Transport Layer Security/Secure Sockets Layer (TLS/SSL) certificates. These certificates are the core of transport layer security (TLS) protocol, which is an updated version of SSL. These digital files contain a public encryption key that is used to validate server identity and a digital signature to ensure the integrity and the source of data and other information transmitted online. These certificates facilitate the exchange of encryption keys between web servers and browsers, which enable a secured connection.
The chain of trust, trust path or trust chain is a sequence of certificates that a web browser must traverse to verify that a particular website is authentic and, therefore, secure. A chain of trust typically includes a root certificate, an intermediate certificate and a leaf certificate.
There are multiple types of TLS/SSL certificates:
While less common than server certificates, client certificates authenticate the identity of the user who wants to connect to a TLS service, rather than a device seeking a connection.
Email certificate. Secure/Multipurpose Internet Mail Extensions (S/MIME) is a standard for sending encrypted email. RSA security created it to resolve the problem of sending encrypted email without the need to exchange a public key. It is commonly used within an organization that has its own CA.
EMV certificate. EMV payment cards have an embedded microchip containing a card issuer certificate. The embedded microchip enables the EMV payment card to generate a unique code for each transaction. EMV stands for Europay, MasterCard and Visa, the organizations that constitute the certificate authority.
Code-signing certificate. Code-signing certificates are used in software development and IT operations to digitally sign the software or firmware of an application or device. This provides recipients with assurance about who created the code and the integrity of the code.

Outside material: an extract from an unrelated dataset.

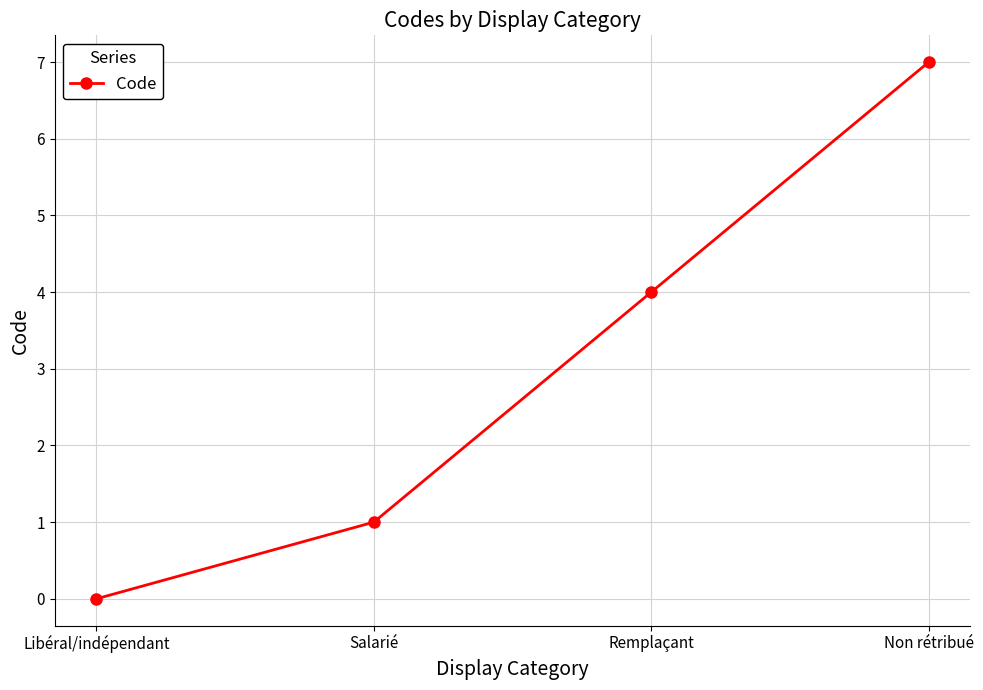

What is the approximate value at Remplaçant?

4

Root certificate. A root certificate is a digital certificate that is used to sign other digital certificates. It is sometimes referred to as a trust anchor because it is at the top of a hierarchy of digital certificates that are used to verify other digital certificates. The hierarchy starts with a root certificate, which is the highest level of certificate. The root certificate is verified by a second-level certificate, which is verified by a third-level certificate, and so on.
Intermediate certificate. The intermediate certificate is used to sign other certificates and is best used as a bridge between a root CA and a subordinate CA. An intermediate certificate is used to sign end-user certificates that a website or a local server uses. The root certificates verify the identity of the intermediate certificate, which in turn verifies the end-user certificates.
Leaf certificate. A leaf certificate, or an end entity, is the endpoint for the signing and encrypting of data and cannot be used to sign other certificates. These include TLS/SSL, email and code-signing certificates.
Self-signed certificate. A self-signed certificate is a certificate that is signed by the same entity to whom it is assigned. Most certificates can be self-signed and are verified by their own public key. They are not signed by a CA, which means they might be perceived as less trustworthy.